Unfortunately, there are now the first difficulties. Review: With the announcement of Windows Server 2025, Microsoft heralded the end of Windows Server Update Services (WSUS) last year.

The service has been officially marked as deprecated and will not be further developed. The recommended alternatives for modern, centralized management are: Azure Update Manager (AUM) for servers and Microsoft Intune.

Technical cut: Why WSUS 2025 Drops Older Clients

The discontinuation is accompanied by a drastic technical change in the WSUS service of Windows Server 2025, which is associated with the hardening The service is justified.
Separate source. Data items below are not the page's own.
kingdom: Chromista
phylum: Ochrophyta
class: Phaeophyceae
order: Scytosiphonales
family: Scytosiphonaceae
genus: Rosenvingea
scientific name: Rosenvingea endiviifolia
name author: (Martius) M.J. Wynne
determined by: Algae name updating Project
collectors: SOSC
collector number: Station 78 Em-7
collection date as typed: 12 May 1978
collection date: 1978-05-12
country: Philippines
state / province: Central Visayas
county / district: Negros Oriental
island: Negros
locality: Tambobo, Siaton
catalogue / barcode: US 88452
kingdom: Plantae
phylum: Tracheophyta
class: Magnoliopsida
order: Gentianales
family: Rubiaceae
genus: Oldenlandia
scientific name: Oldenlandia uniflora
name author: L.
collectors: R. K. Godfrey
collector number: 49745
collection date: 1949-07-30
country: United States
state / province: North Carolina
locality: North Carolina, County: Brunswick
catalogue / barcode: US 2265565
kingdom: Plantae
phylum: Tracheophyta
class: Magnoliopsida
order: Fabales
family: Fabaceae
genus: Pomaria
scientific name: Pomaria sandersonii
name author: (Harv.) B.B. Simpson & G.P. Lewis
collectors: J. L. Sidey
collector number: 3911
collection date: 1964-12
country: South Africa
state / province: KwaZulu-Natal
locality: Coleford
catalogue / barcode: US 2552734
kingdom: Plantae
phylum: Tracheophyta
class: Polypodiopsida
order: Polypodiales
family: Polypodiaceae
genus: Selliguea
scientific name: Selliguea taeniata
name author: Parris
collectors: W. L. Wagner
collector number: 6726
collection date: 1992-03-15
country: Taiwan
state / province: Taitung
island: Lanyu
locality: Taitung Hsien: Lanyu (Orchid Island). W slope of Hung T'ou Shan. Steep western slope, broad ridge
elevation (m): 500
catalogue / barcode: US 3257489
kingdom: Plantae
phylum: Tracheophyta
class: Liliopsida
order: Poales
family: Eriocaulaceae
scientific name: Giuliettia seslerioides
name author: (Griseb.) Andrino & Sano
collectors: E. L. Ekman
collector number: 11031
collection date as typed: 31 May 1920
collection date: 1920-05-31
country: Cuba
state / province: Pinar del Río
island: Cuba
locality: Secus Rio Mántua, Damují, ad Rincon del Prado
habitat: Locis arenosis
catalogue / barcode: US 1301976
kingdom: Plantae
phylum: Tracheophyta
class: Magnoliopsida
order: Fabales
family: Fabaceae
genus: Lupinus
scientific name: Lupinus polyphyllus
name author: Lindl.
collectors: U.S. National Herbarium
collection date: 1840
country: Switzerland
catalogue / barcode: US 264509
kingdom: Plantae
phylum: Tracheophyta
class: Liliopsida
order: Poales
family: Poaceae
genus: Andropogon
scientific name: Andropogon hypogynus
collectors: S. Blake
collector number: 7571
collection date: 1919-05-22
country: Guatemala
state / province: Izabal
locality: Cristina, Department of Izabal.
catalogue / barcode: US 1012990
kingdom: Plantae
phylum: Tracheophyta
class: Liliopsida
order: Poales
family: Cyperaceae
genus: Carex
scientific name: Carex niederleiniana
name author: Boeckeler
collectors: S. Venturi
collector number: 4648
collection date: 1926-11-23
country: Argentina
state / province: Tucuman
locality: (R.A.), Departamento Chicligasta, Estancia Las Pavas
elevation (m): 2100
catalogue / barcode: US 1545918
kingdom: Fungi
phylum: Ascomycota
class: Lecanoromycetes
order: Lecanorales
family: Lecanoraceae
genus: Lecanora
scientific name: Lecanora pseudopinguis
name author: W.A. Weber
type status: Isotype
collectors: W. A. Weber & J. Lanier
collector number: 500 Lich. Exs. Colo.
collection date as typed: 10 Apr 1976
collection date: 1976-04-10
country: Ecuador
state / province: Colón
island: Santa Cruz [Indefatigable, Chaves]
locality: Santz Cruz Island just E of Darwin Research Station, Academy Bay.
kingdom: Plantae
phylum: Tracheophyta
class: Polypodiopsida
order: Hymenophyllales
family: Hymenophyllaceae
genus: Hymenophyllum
Microsoft removes components that are considered problematic for security, although they are essential for the compatibility of older clients.

This may have been noticed by one or the other now at the rollout of the October patches, Since then, systems such as Server 2012 with ESU have been running empty..

The critical self-update problem in WSUS 2025

This September Update for Windows Server 2025 deletes the DLLs and EXEs, which older operating systems for the Self-update service need.

• Affected folder: The folder %systemdrive%\Program Files\Update Services\SelfUpdate, which contains these essential binaries, is removed.
• Follow-up: This means that WSUS servers running Windows Server 2025 can no longer deliver patches to older operating systems.
• Criticality: This concerns in particular: Windows Server 2012 (R2)systems connected to the chargeable Extended Security Update (ESUS)program whose patches will be released until October 2026. Without a functioning self-update service, these systems will no longer receive updates.

Workaround: Manual recovery (employee solution)

As a temporary fix, Microsoft recommends manually restoring the remote folder:

1. Obtain source files: Copy the folder SelfUpdate from an older, still fully functional WSUS server (e.g. on Windows Server 2022 or a WSUS 2025 version) before the September update).
2. Insert destination folder: Copy the folder to the directory %systemdrive%\Program Files\Update Services on the affected WSUS 2025 server.
3. Create a virtual directory: Add this directory as Virtual Directory (with the name SelfUpdate) under the WSUS website in the IIS.

Attention: This is a makeshift solution, the durability of which is unclear. There is no guarantee that Microsoft will not remove the folder again in future updates. The manufacturer's clear recommendation is migration.

The Road to the Cloud: Azure Update Manager and Costs

In view of these restrictions, the switch to the AUM is strongly recommended. The migration to a cloud service is considered by many to be "Cloud coercion" management of local servers via AUM with monthly costs of about 5€ per server connected.

Migration: The main steps to Azure Arc connectivity

Azure Update Manager manages your on-premises servers using Azure Arc. The connection of a local server to Azure via Arc takes place in a few main steps:

Installing the Azure Connected Machine Agent

• Prerequisite: The server should use Windows Server 2022/2025 or a compatible older version.
• Execution of the wizard: In the Azure portal, navigate to ‘Azure Arc’ and start there Azure Arc wizard.
• Script generation: The wizard generates an installation script (PowerShell) that contains the necessary parameters (such as Azure Region, Resource Group, and Service Principal credentials).
• Installation: Run the generated script on the local server. The script loads the Azure Connected Machine agents down and install it.

The server appears in the Azure portal

• After the agent is installed and the connection is successful, the local server appears as managed object in the Azure portal.
• It will now be displayed with the status indicator Connected (Connected) listed under Azure Arc resources.

Enabling Azure Update Manager

• Access: In the Azure portal, you access the object of the connected server.
• Functions: The available services appear as tiles, including the area ‘Updates’. Behind this is the connection to the Azure Update Manager.
• Configuration: The functions of the AUM can be set via this tile (e.g. hotpatching, Enable regular evaluation, Schedule updates).

Azure Update Manager serves as a central management point for your entire infrastructure, whether it's on-premises servers (via Arc) or Azure VMs. The new features allow automated scheduling of updates without the need for group policies.